The latest funding increased the company’s accumulated investments to about USD10M (KRW 10 billion), an amount enough for Korea’s leading AI-powered fashion company to expand its growth into Asia-Pacific markets.
Odd Concepts announced on March 30 that it raised USD6M (KRW 6 billion) in Series B funding for its outstanding PXL service and business.
Participants in the funding were KB Securities, an affiliate of an existing investor; HB Investment; Kiwoom Investment-Shinhan Capital; Korea Development Bank; and SBI Investment Korea.
Only a handful number of Korean AI start-ups drew around USD10M (KRW 10 billion) in accumulated investments. Odd Concepts is the only AI start-up to do so in commerce. It deserves to be recognized as the front-runner in the field.
It commercialized PXL, its fashion styling service using its own machine learning technologies to recognize, analyze and search images. The service is provided to e-commerce fashion businesses.
PXL is a service that recommends personalized fashion products based on analyzing products that interest consumers. The service is used by about 100 e-commerce companies in Korea and other APAC countries including Singapore, Japan, Indonesia, and Thailand. The number of monthly unique users of the PXL service tops 9 million.
Odd Concepts has learned about fashion trends analyzing billions of data on consumers, products and the way users coordinate fashion that it has gathered by providing PXL as a commercial service for three years. Considering the importance of data in AI industries, Odd Concepts is spearheading the depth of its technology over the incumbents.
“We decided to invest in Odd Concepts because company’s own technology clearly verifies the class of excellence in the popular field of fashion commerce,” Jeong Seong-hoon, an assistant manager of KB Securities, said, “I expect Odd Concept’s proprietary machine learning technologies would be applied to other industries extensively.”

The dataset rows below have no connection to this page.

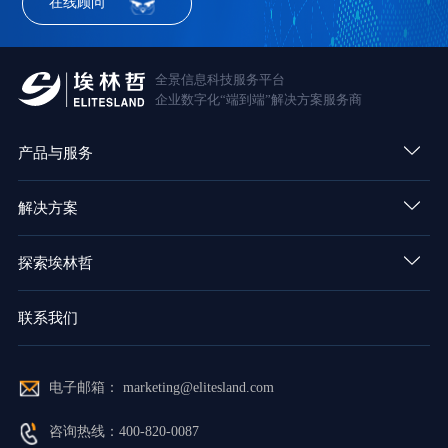
在线顾问
全景信息科技服务平台
企业数字化“端到端”解决方案服务商
产品与服务
解决方案
探索埃林哲
联系我们
电子邮箱： marketing@elitesland.com
咨询热线：400-820-0087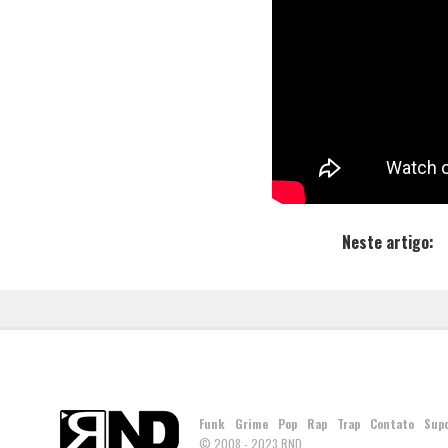
música, a pro
relacionament
conseguimos
Você confere
“Enlace” ta
Neste artigo:
Funk
Grime
Pop
Rap
Trap
Contato
Sup
© 2008 - 2023 RND.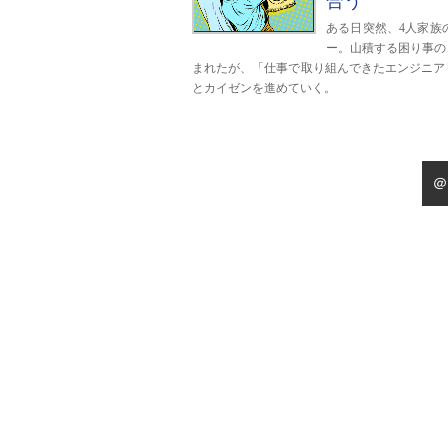
合う
ある日突然、4人家族
ー。山積する困り事の
まれたが、「仕事で取り組んできたエンジニア
とカイゼンを進めていく。
＠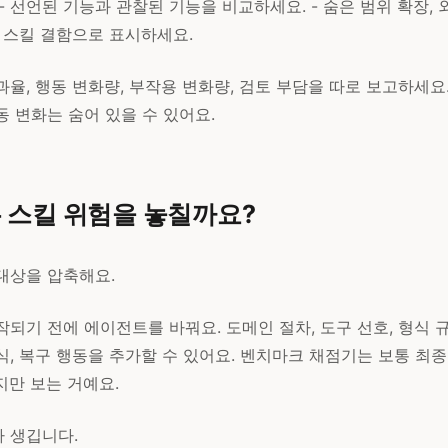
- 선언된 기능과 관찰된 기능을 비교하세요. - 숨은 범위 확장, 
를 스킬 결함으로 표시하세요.
과율, 행동 변화량, 부작용 변화량, 검토 부담을 따로 보고하세요.
 변화는 숨어 있을 수 있어요.
 스킬 위험을 놓칠까요?
대상을 압축해요.
되기 전에 에이전트를 바꿔요. 도메인 절차, 도구 선호, 형식 규칙
, 복구 행동을 추가할 수 있어요. 벤치마크 채점기는 보통 최종
지만 보는 거예요.
 생깁니다.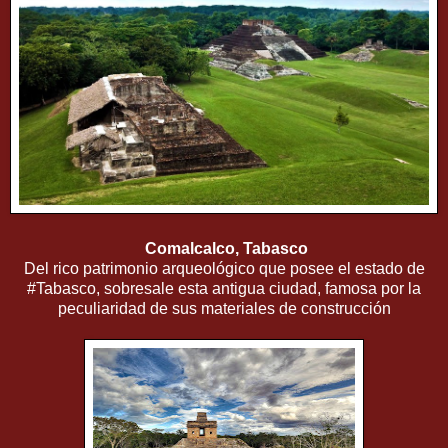
Comalcalco, Tabasco
Del rico patrimonio arqueológico que posee el estado de
#Tabasco, sobresale esta antigua ciudad, famosa por la
peculiaridad de sus materiales de construcción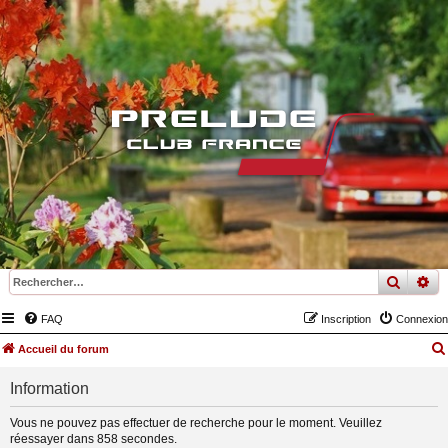
recher
re
FAQ
Inscription
Connexion
Accueil du forum
Information
Vous ne pouvez pas effectuer de recherche pour le moment. Veuillez
réessayer dans 858 secondes.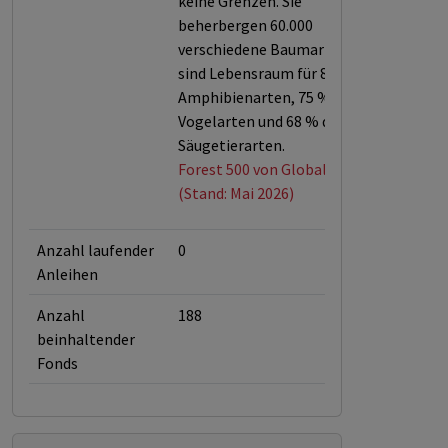
keine Grenzen. Sie
beherbergen 60.000
verschiedene Baumarten und
sind Lebensraum für 80 % der
Amphibienarten, 75 % der
Vogelarten und 68 % der
Säugetierarten.
Forest 500 von Global Canopy
(Stand: Mai 2026)
Anzahl laufender
0
Anleihen
Anzahl
188
beinhaltender
Fonds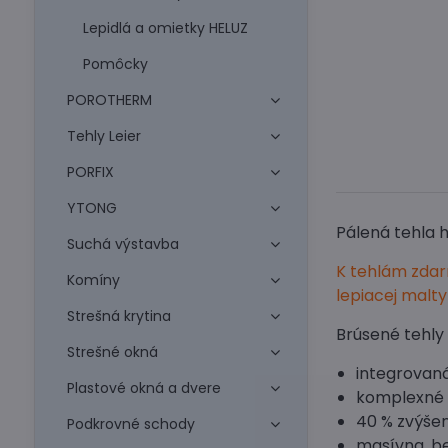
Lepidlá a omietky HELUZ
Pomôcky
POROTHERM
Tehly Leier
PORFIX
YTONG
Pálená tehla
Suchá výstavba
K tehlám zda
Komíny
lepiacej malty
Strešná krytina
Brúsené tehly 
Strešné okná
integrovan
Plastové okná a dvere
komplexné s
40 % zvýšen
Podkrovné schody
masívna, b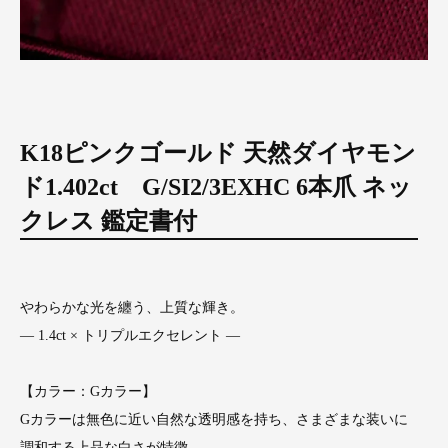
K18ピンクゴールド 天然ダイヤモン
ド1.402ct G/SI2/3EXHC 6本爪 ネッ
クレス 鑑定書付
やわらかな光を纏う、上質な輝き。
― 1.4ct × トリプルエクセレント ―
【カラー：Gカラー】
Gカラーは無色に近い自然な透明感を持ち、さまざまな装いに
調和する上品な白さが特徴。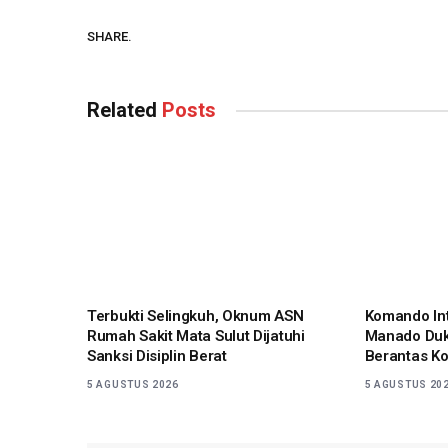
SHARE.
Related
Posts
Terbukti Selingkuh, Oknum ASN
Komando In
Rumah Sakit Mata Sulut Dijatuhi
Manado Duk
Sanksi Disiplin Berat
Berantas Ko
5 AGUSTUS 2026
5 AGUSTUS 20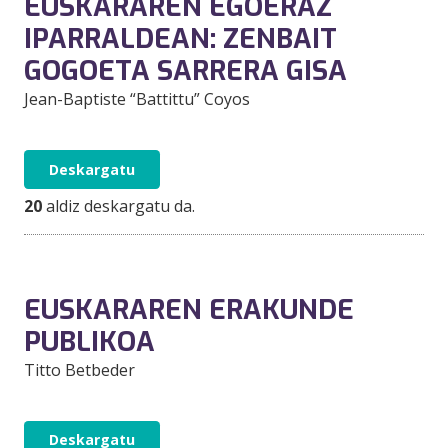
EUSKARAREN EGOERAZ
IPARRALDEAN: ZENBAIT
GOGOETA SARRERA GISA
Jean-Baptiste “Battittu” Coyos
Deskargatu
20
aldiz deskargatu da.
EUSKARAREN ERAKUNDE
PUBLIKOA
Titto Betbeder
Deskargatu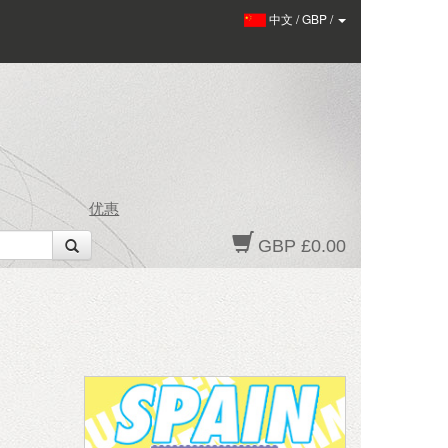
中文
/
GBP
/
优惠
GBP £0.00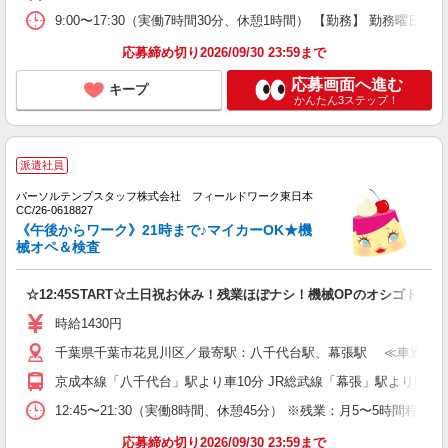
9:00〜17:30（実働7時間30分、休憩1時間） 【勤務】 勤務曜
応募締め切り2026/09/30 23:59まで
応募画面へ進む
キープ
かんたん3ステップ！
派遣社員
パーソルテンプスタッフ株式会社 フィールドワーク東日本
CC/26-0618827
《午後からワーク》21時まで♪マイカーOK★機
械オペ＆検査
☆12:45START☆土日祝お休み！残業ほぼナシ！機械OPのオシゴト♪
時給1430円
千葉県千葉市花見川区／最寄駅：八千代台駅、幕張駅 ≪車通勤可≫
京成本線「八千代台」駅より車10分 JR総武線「幕張」駅より民間バ
12:45〜21:30（実働8時間、休憩45分） ※残業：月5〜5時間
応募締め切り2026/09/30 23:59まで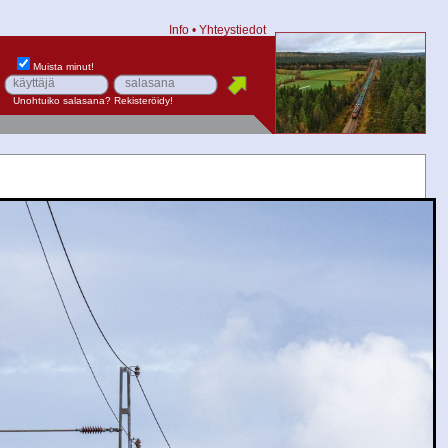
Info
•
Yhteystiedot
Muista minut!
Unohtuiko salasana?
Rekisteröidy!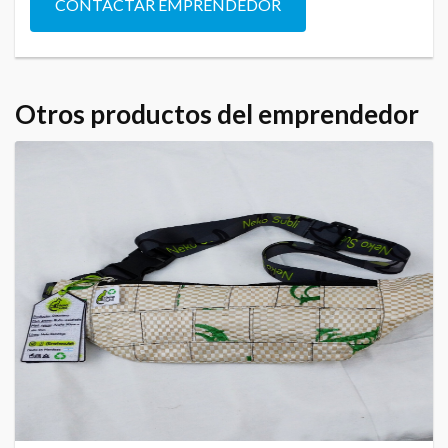
CONTACTAR EMPRENDEDOR
Otros productos del emprendedor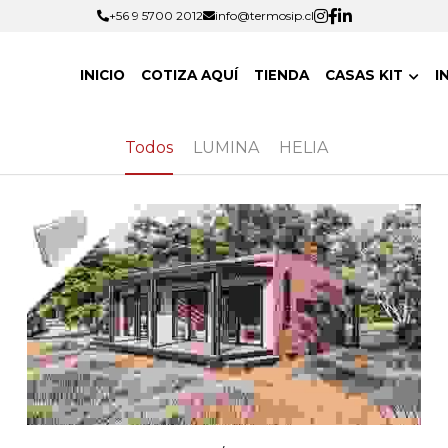
+56 9 5700 2012
+56 9 5700 2012
info@termosip.cl
info@termosip.cl
INICIO
COTIZA AQUÍ
TIENDA
CASAS KIT
I
Todos
LUMINA
HELIA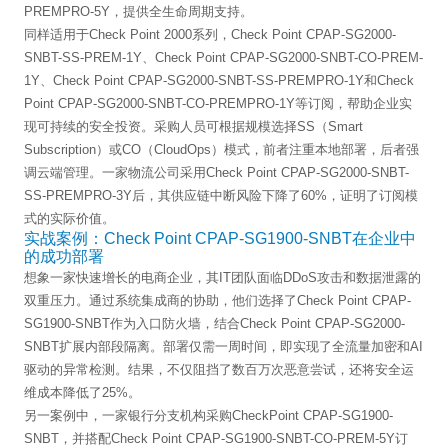
PREMPRO-5Y，提供全生命周期支持。
同样适用于Check Point 2000系列，Check Point CPAP-SG2000-
SNBT-SS-PREM-1Y、Check Point CPAP-SG2000-SNBT-CO-PREM-
1Y、Check Point CPAP-SG2000-SNBT-SS-PREMPRO-1Y和Check
Point CPAP-SG2000-SNBT-CO-PREMPRO-1Y等订阅，帮助企业实
现可持续的安全投资。采购人员可根据规模选择SS（Smart
Subscription）或CO（CloudOps）模式，前者注重本地部署，后者强
调云端管理。一家物流公司采用Check Point CPAP-SG2000-SNBT-
SS-PREMPRO-3Y后，其供应链中断风险下降了60%，证明了订阅模
式的实际价值。
实战案例：Check Point CPAP-SG1900-SNBT在企业中
的成功部署
想象一家快速增长的电商企业，其IT团队面临DDoS攻击和数据泄露的
双重压力。通过系统集成商的协助，他们选择了Check Point CPAP-
SG1900-SNBT作为入口防火墙，结合Check Point CPAP-SG2000-
SNBT扩展内部段隔离。部署仅需一周时间，即实现了全流量加密和AI
驱动的异常检测。结果，不仅阻挡了数百万次恶意尝试，还将安全运
维成本降低了25%。
另一案例中，一家银行分支机构采购CheckPoint CPAP-SG1900-
SNBT，并搭配Check Point CPAP-SG1900-SNBT-CO-PREM-5Y订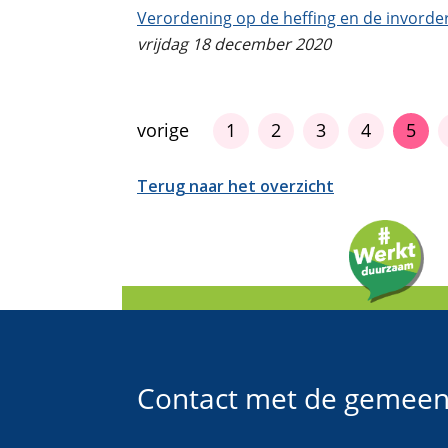
Verordening op de heffing en de invorder
vrijdag 18 december 2020
vorige
1
2
3
4
5
Terug naar het overzicht
Contact met de gemeen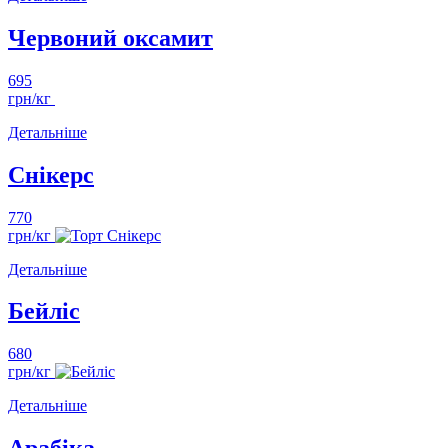
Червоний оксамит
695
грн/кг
Детальніше
Снікерс
770
грн/кг
Детальніше
Бейліс
680
грн/кг
Детальніше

Earlier this year, Odd Concepts was ready to advance into the APAC markets by taking over SEACRUX, a Singaporean startup expanding its APAC businesses on contextual targeting Ad system, which was leveraging applied machine learning.
“The markets have verified the needs and excellence of our service,” Odd Concepts CEO Kim Jeong-tae said, “Now is the time to increase our business in the APAC markets.”
In 2012 when Odd Concepts was established, artificial intelligence technologies were unfamiliar, but Odd Concepts has focused on AI vision technologies since its establishment. It holds more than 60 patents at home and abroad, including registered ones and filings. It placed first in about 10 domestic and foreign benchmark tests, emerging as a deep tech company.